WHAT THIS TASK INVOLVES
Extract every line from the items that contains the string "pontos". Case counts, so copy only lines where it appears with the same capitalization.
[Start of Attachment]
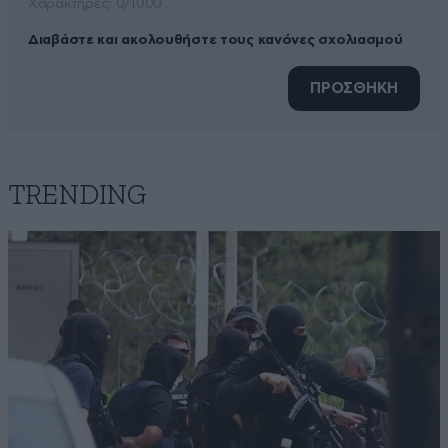
Xαρακτήρες: 0/1000
Διαβάστε και ακολουθήστε τους κανόνες σχολιασμού
ΠΡΟΣΘΗΚΗ
TRENDING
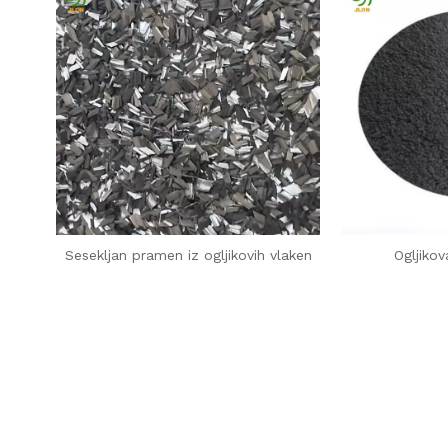
Sesekljan pramen iz ogljikovih vlaken
Ogljikov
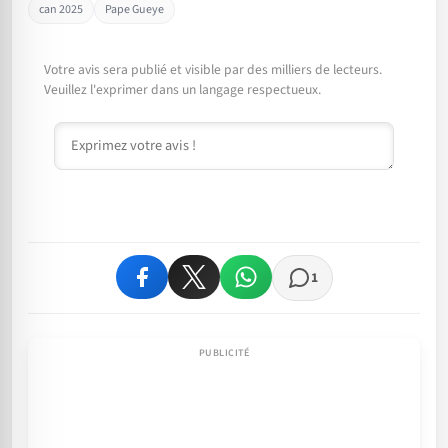
can 2025
Pape Gueye
Votre avis sera publié et visible par des milliers de lecteurs.
Veuillez l'exprimer dans un langage respectueux.
Commentaire
1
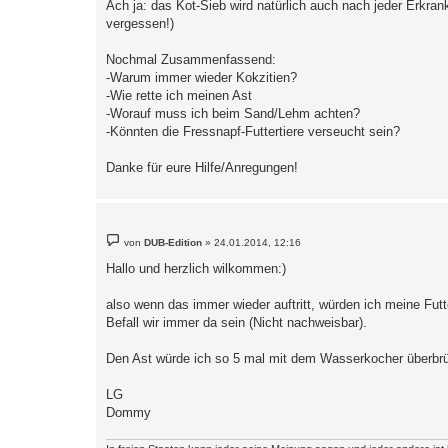
Ach ja: das Kot-Sieb wird natürlich auch nach jeder Erkra
vergessen!)
Nochmal Zusammenfassend:
-Warum immer wieder Kokzitien?
-Wie rette ich meinen Ast
-Worauf muss ich beim Sand/Lehm achten?
-Könnten die Fressnapf-Futtertiere verseucht sein?
Danke für eure Hilfe/Anregungen!
B
von
DUB-Edition
»
24.01.2014, 12:16
e
i
Hallo und herzlich wilkommen:)
t
r
a
also wenn das immer wieder auftritt, würden ich meine Fut
g
Befall wir immer da sein (Nicht nachweisbar).
Den Ast würde ich so 5 mal mit dem Wasserkocher überbrüh
LG
Dommy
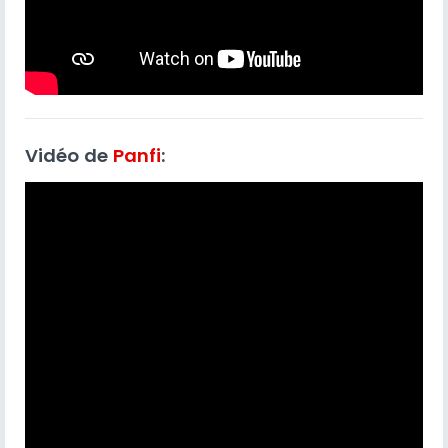
Vidéo de
Panfi
:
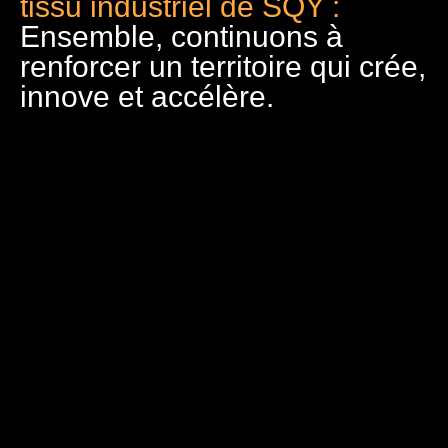
tissu industriel de SQY :
Ensemble, continuons à
renforcer un territoire qui crée,
innove et accélère.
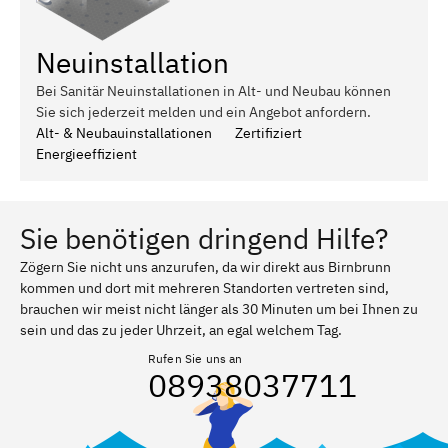
Neuinstallation
Bei Sanitär Neuinstallationen in Alt- und Neubau können
Sie sich jederzeit melden und ein Angebot anfordern.
Alt- & Neubauinstallationen
Zertifiziert
Energieeffizient
Sie benötigen dringend Hilfe?
Zögern Sie nicht uns anzurufen, da wir direkt aus Birnbrunn
kommen und dort mit mehreren Standorten vertreten sind,
brauchen wir meist nicht länger als 30 Minuten um bei Ihnen zu
sein und das zu jeder Uhrzeit, an egal welchem Tag.
Rufen Sie uns an
08938037711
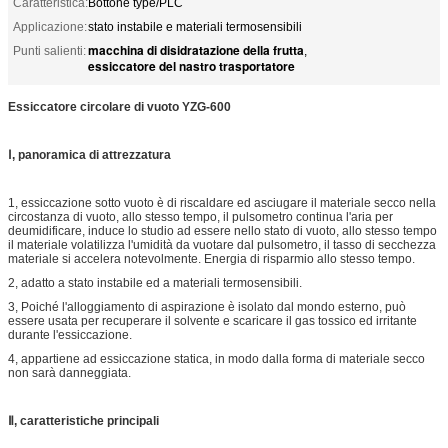
Caratteristica:
Bottone type/PLC
Applicazione:
stato instabile e materiali termosensibili
macchina di disidratazione della frutta
Punti salienti:
,
essiccatore del nastro trasportatore
Essiccatore circolare di vuoto YZG-600
Ⅰ, panoramica di attrezzatura
1, essiccazione sotto vuoto è di riscaldare ed asciugare il materiale secco nella
circostanza di vuoto, allo stesso tempo, il pulsometro continua l'aria per
deumidificare, induce lo studio ad essere nello stato di vuoto, allo stesso tempo
il materiale volatilizza l'umidità da vuotare dal pulsometro, il tasso di secchezza
materiale si accelera notevolmente. Energia di risparmio allo stesso tempo.
2, adatto a stato instabile ed a materiali termosensibili.
3, Poiché l'alloggiamento di aspirazione è isolato dal mondo esterno, può
essere usata per recuperare il solvente e scaricare il gas tossico ed irritante
durante l'essiccazione.
4, appartiene ad essiccazione statica, in modo dalla forma di materiale secco
non sarà danneggiata.
Ⅱ, caratteristiche principali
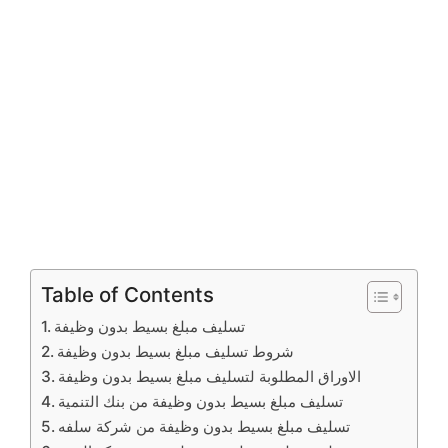
Table of Contents
تسليف مبلغ بسيط بدون وظيفة
شروط تسليف مبلغ بسيط بدون وظيفة
الاوراق المطلوبة لتسليف مبلغ بسيط بدون وظيفة
تسليف مبلغ بسيط بدون وظيفة من بنك التنمية
تسليف مبلغ بسيط بدون وظيفة من شركة سلفه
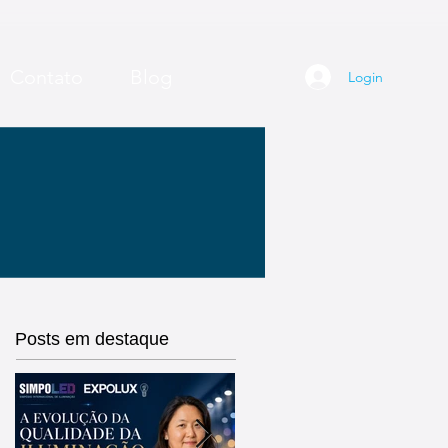
Contato
Blog
Login
Posts em destaque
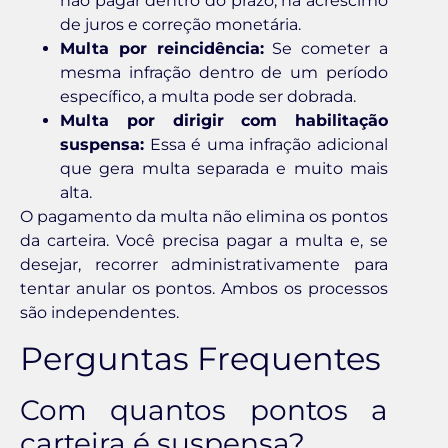
não pagar dentro do prazo, há acréscimo
de juros e correção monetária.
Multa por reincidência:
Se cometer a
mesma infração dentro de um período
específico, a multa pode ser dobrada.
Multa por dirigir com habilitação
suspensa:
Essa é uma infração adicional
que gera multa separada e muito mais
alta.
O pagamento da multa não elimina os pontos
da carteira. Você precisa pagar a multa e, se
desejar, recorrer administrativamente para
tentar anular os pontos. Ambos os processos
são independentes.
Perguntas Frequentes
Com quantos pontos a
carteira é suspensa?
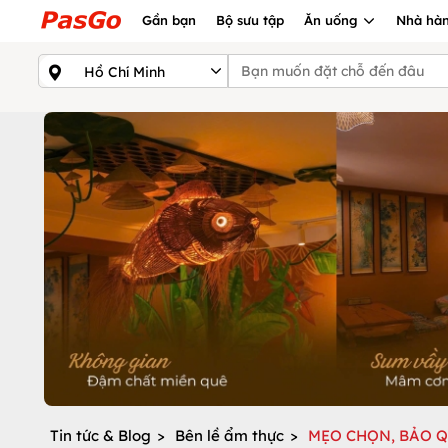
Gần bạn
Bộ sưu tập
Ăn uống
Nhà hàn
Tin tức & Blog
>
Bên lề ẩm thực
>
MẸO CHỌN, BẢO 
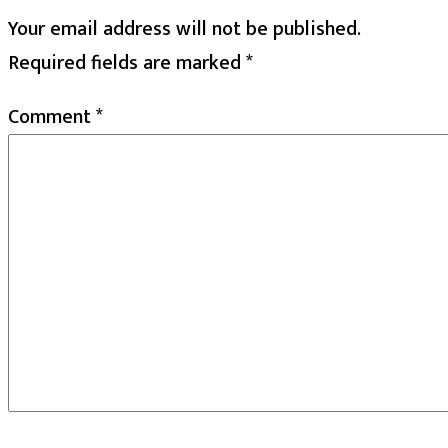
Your email address will not be published.
Required fields are marked
*
Comment
*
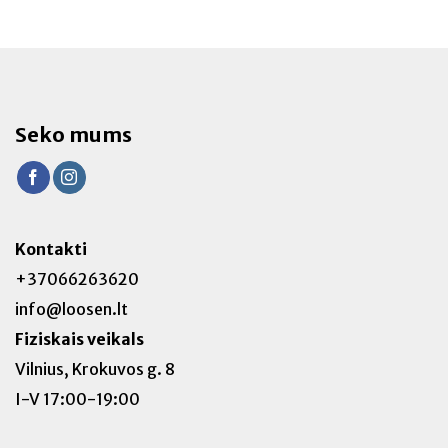
Seko mums
Kontakti
+37066263620
info@loosen.lt
Fiziskais veikals
Vilnius, Krokuvos g. 8
I-V 17:00-19:00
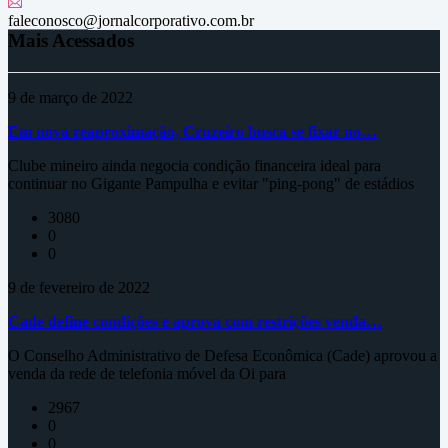
faleconosco@jornalcorporativo.com.br
Mais Acessados
9 de março de 2022
Em nova reaproximação, Cruzeiro busca se fixar no…
Clube mineiro ainda negocia condição financeira ideal para
continuar no Gigante Pampulha e evitar "ping-pong" de estádios
3080
0
0
9 de fevereiro de 2022
Cade define condições e aprova com restrições venda…
O Conselho Administrativo de Defesa Econômica (Cade) aprovou a
venda da rede de telefonia móvel da Oi para
2967
0
0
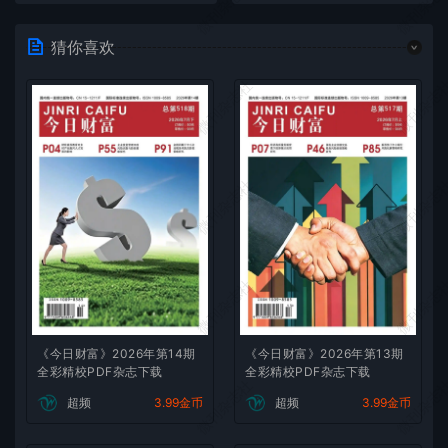
微刊杂志社
微刊杂志
猜你喜欢
微刊杂志社
微刊杂志
微刊杂志社
微刊杂志
微刊杂志社
微刊杂志
《今日财富》2026年第14期
《今日财富》2026年第13期
全彩精校PDF杂志下载
全彩精校PDF杂志下载
微刊杂志社
微刊杂志
超频
3.99金币
超频
3.99金币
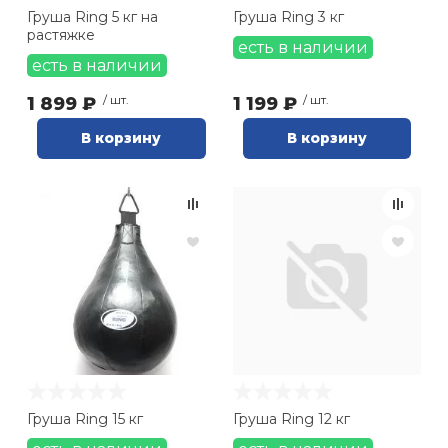
Груша Ring 5 кг на
Груша Ring 3 кг
растяжке
есть в наличии
есть в наличии
1 899 ₽
/ шт.
1 199 ₽
/ шт.
В корзину
В корзину
Груша Ring 15 кг
Груша Ring 12 кг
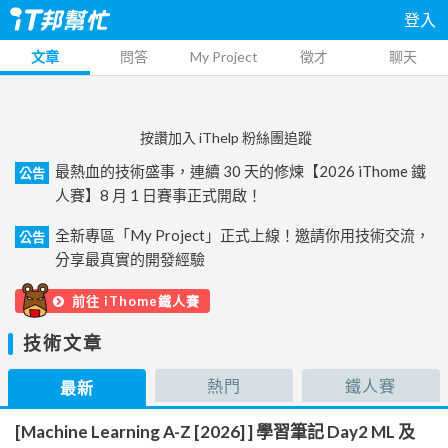
登入
文章
問答
My Project
徵才
聊天
按讚加入 iThelp 粉絲團追蹤
最熱血的技術盛事，連續 30 天的修煉【2026 iThome 鐵
公告
人賽】8 月 1 日賽事正式開啟！
全新專區「My Project」正式上線！邀請你用技術交流，
公告
分享最真實的開發經驗
前往 iThome鐵人賽
技術文章
熱門
鐵人賽
最新
[Machine Learning A-Z [2026] ] 學習筆記 Day2 ML 及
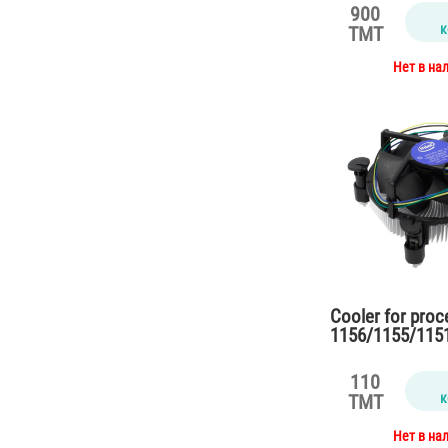
900
к
TMT
Нет в на
Cooler for pro
1156/1155/115
110
к
TMT
Нет в на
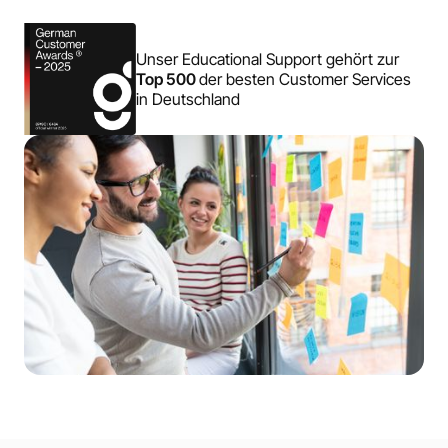
Unser Educational Support gehört zur
Top 500
der besten Customer Services
in Deutschland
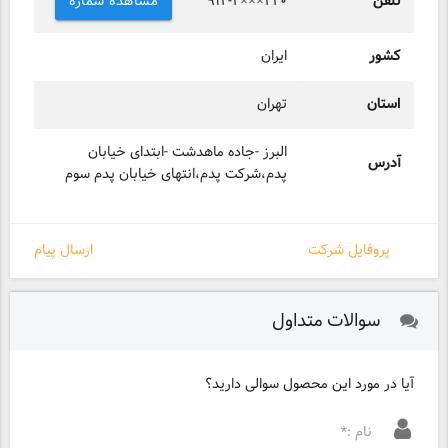
تلفن
مشاهده شماره
۹۱۲-۲×××۲۲۰
کشور
ایران
استان
تهران
البرز -جاده ماهدشت -ابتدای خیابان
آدرس
پدم،شرکت پدم،انتهای خیابان پدم سوم
پروفایل شرکت
ارسال پیام
سوالات متداول
آیا در مورد این محصول سوالی دارید؟
نام :*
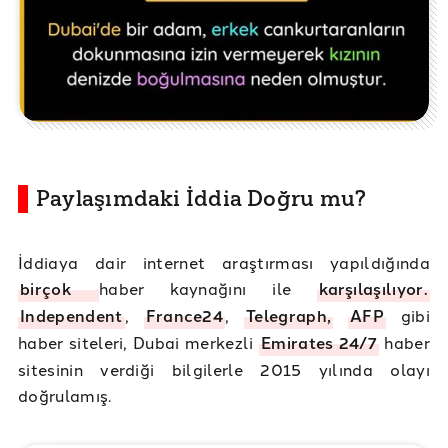
Paylaşımdaki İddia Doğru mu?
İddiaya dair internet araştırması yapıldığında
birçok
haber kaynağını ile
karşılaşılıyor.
Independent
,
France24
,
Telegraph,
AFP
gibi
haber siteleri, Dubai merkezli
Emirates 24/7
haber
sitesinin verdiği bilgilerle 2015 yılında olayı
doğrulamış.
[End of Attachment]
TASK OUTPUT
O pagamento da multa não elimina os pontos
tentar anular os pontos. Ambos os processos
Com quantos pontos a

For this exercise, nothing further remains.